As investors or business owners, certain financial analysis scenarios may require you to make careful assumptions to estimate the price of a product. These situations arise when there isn’t a ready consumer base for the product or the price depends on various unique and intangible factors that make cost determination difficult. In such situations, shadow pricing techniques are used to price the items.
What is shadow price?
The shadow price is an approximate cost of a product not usually sold in the market. Since there is no base price to help determine the product’s cost, several assumptions are made, and estimates are drawn to arrive at the shadow price.
Additionally, assigning a shadow price helps conduct a cost-benefit analysis of an abstract commodity that is not usually traded as an individual asset in the market.
These assets or commodities include intangible assets and production costs. Intangible assets are mainly evaluated using shadow pricing for cost-benefit accounting.
Shadow price may also refer to the true price of a money market fund share, even if its value is negligible. Also, economists use this concept to evaluate public infrastructure projects.
How do shadow pricing techniques work?
Shadow price commonly refers to the assumed price of an accounting entry or an asset that usually doesn’t carry a price. This price is based on cost and value estimates and is not precise. The absence of data to back the shadow price always poses the risk of inaccuracy.
Despite its approximate value, it helps with critical decision-making.
Shadow pricing techniques, as mentioned above, are used in money market funds and involve accounting for the securities’ price based on amortised costs and not the market value assigned to them.
This is because the nominal Net Asset Value (NAV) of money market fund shares is always $1, even with slight deviations. The law mandates such money market funds to reveal the real NAV, i.e., the shadow price. This helps portray the fund’s performance more accurately to the investors.
However, this application of shadow price is less common when compared to its use in cost-benefit analysis.
Common applications of the shadow pricing concept:
- Evaluation of public infrastructure projects: Shadow pricing techniques are vital in public infrastructure projects. Public sector plans rely heavily on approximate capital prices, foreign exchange, and other aspects that do not have a fixed cost. Thus, public parks, transportation, and other public infrastructure projects can be evaluated using shadow pricing.
- Decision-making in business: Businesses can assess the sustainability of new ideas by conducting a cost-benefit analysis based on shadow price. This helps them make essential business decisions.
The significance of shadow pricing:
While not the most accurate, the shadow pricing technique has several significant advantages. Many important decisions of a business depend on qualitative aspects. Shadow pricing helps assign a numerical value to these aspects so that the decision-making process is simplified.
Once a quantified value is assigned to a commodity under consideration, it is easier to calculate opportunity cost, further improving the decision-making process. It also becomes easier to assign a monetary value to individual tasks associated with a project. Using shadow pricing, businesses can avoid pricing their items lower than the deserved price.

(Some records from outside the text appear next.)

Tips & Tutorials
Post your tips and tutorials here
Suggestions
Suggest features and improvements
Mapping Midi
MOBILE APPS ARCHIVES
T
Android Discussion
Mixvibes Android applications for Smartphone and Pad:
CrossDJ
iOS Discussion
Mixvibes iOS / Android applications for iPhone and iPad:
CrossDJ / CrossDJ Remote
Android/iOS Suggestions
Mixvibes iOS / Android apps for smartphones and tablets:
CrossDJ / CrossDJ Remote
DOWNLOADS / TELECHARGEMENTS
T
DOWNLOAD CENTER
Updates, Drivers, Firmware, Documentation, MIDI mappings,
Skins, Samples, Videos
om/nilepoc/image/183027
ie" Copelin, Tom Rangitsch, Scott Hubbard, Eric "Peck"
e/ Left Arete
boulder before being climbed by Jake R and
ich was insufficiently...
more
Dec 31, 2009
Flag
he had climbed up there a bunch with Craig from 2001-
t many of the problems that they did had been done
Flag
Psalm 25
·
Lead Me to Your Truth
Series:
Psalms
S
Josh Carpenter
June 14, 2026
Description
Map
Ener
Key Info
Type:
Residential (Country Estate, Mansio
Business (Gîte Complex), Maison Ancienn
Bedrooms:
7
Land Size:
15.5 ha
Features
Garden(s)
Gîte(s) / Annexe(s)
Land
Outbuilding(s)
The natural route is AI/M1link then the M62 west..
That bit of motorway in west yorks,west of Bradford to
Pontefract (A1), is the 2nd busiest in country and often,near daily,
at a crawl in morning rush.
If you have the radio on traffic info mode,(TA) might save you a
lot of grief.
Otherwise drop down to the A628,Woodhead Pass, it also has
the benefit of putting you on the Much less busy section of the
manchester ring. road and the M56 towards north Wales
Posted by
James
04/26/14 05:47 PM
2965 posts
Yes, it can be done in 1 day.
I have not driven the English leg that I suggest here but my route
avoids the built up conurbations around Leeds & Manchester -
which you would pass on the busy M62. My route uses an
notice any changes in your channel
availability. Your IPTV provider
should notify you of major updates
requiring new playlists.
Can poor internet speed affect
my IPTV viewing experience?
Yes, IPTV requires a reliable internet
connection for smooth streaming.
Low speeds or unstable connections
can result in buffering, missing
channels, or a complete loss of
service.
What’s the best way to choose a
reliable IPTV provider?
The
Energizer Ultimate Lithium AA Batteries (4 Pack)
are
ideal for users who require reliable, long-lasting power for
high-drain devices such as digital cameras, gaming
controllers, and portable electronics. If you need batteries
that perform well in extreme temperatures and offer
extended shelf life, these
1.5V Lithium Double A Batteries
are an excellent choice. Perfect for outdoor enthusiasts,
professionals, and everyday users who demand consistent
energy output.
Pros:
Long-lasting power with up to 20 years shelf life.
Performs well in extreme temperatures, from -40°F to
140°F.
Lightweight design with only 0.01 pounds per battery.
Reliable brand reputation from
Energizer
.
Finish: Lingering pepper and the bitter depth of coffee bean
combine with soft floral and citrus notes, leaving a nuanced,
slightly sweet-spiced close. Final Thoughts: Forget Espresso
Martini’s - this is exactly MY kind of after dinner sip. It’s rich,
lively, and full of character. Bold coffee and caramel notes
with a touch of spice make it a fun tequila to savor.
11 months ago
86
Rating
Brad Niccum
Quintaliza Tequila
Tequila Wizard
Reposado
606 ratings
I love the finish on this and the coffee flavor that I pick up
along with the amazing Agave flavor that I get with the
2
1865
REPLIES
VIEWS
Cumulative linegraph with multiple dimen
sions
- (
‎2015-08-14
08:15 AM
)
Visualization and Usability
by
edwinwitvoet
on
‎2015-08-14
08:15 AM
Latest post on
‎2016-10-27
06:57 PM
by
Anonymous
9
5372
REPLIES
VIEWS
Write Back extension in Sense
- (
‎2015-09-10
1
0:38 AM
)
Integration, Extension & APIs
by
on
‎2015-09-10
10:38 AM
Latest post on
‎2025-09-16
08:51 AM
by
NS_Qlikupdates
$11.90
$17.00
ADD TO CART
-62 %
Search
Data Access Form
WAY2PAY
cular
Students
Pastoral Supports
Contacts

Irrespective of the size of the business, economic calculations across the board can be simplified with the shadow pricing technique.
Shadow pricing is an important concept that helps ascertain the economic viability of a project by assigning quantitative values to qualitative aspects. Shadow pricing technique is valuable for businesses as it helps assess a project’s feasibility based on its costs and advantages. While it has some limitations, it helps with business-related decision-making and evaluating financial projects.